Work instruction A: In the text on building a choropleth map of Vietnam's provinces, which index is used to color the polygons?
Work instruction B: Extend the text on building a choropleth map of Vietnam's provinces, picking up from where it stops.

Document segment:
Adding data to chart

Plotting raw geojson file. By default, all polygons are filled with the same color. We can specify individual color for each polygon, but it’s cumbersome. Instead, I’m going to use Human Development Index (HDI) to make a choropleth map. Fetch data from wikipedia using pandas’ read_html method.

dfs = pd.read_html('https://en.wikipedia.org/wiki/Provinces_of_Vietnam')

# the 4th table contains province level data such as area, HDI, GDP per capita)
df = dfs[4]
df.head()

Data cleaning: removing extra words and standardize spellings.

df['Province/City'] = df['Province/City'].str.replace(' Province', '').str.replace(' City', '').apply(unidecode)

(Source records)
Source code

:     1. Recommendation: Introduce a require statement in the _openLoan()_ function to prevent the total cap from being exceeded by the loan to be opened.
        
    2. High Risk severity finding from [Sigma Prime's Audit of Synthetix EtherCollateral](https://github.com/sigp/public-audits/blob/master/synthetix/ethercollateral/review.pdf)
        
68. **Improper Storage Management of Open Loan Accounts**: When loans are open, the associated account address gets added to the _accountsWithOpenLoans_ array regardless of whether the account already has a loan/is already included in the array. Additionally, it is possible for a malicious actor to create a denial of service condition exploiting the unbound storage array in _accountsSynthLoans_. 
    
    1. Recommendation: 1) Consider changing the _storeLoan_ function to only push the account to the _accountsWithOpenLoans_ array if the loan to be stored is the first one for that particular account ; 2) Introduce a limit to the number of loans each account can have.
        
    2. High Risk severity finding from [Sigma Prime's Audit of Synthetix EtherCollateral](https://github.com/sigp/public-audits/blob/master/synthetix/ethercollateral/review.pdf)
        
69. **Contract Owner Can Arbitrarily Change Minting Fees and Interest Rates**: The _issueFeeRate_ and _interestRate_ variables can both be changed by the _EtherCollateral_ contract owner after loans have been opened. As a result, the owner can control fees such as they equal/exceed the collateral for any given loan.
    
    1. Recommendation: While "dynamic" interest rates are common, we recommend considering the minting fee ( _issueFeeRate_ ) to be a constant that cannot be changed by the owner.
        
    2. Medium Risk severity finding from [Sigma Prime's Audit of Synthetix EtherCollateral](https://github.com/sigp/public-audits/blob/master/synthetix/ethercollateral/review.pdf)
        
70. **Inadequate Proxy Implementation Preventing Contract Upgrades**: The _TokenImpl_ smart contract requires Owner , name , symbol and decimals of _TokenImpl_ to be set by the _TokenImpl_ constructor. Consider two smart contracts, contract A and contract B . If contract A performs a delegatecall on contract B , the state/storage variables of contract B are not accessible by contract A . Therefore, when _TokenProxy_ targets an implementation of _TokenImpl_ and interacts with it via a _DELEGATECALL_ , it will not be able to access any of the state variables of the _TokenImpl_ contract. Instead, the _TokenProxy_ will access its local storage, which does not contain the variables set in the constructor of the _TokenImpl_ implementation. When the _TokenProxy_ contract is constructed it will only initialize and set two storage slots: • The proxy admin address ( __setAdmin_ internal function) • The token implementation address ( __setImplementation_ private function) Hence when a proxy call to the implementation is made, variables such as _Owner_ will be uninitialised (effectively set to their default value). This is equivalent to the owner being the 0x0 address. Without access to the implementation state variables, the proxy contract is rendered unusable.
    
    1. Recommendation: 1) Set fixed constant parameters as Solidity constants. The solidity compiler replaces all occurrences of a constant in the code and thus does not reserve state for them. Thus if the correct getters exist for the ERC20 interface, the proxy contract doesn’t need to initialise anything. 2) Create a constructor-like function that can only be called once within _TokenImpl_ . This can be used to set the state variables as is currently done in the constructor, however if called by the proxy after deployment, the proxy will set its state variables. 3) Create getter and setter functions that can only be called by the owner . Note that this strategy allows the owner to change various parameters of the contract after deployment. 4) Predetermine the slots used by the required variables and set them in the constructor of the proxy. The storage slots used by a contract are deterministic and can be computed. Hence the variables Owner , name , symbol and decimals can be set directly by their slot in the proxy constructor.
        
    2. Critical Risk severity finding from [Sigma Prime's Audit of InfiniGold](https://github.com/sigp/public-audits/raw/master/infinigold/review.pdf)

Result A: The Human Development Index (HDI).

Result B:
df['Province/City']= df['Province/City'].replace({'Ba Ria-Vung Tau': 'Ba Ria - Vung Tau', 'Thua Thien-Hue': 'Thua Thien Hue'})
df.head()

fig-1

gdf['HDI'] = gdf['en-1'].map(pd.Series(df['HDI (2012)[5]'].values, index=df['Province/City'].values).to_dict())

fig, ax = plt.subplots(figsize=(3,8));

ax.axis('off')
ax.set_title('Vietnam HDI by province', loc='left')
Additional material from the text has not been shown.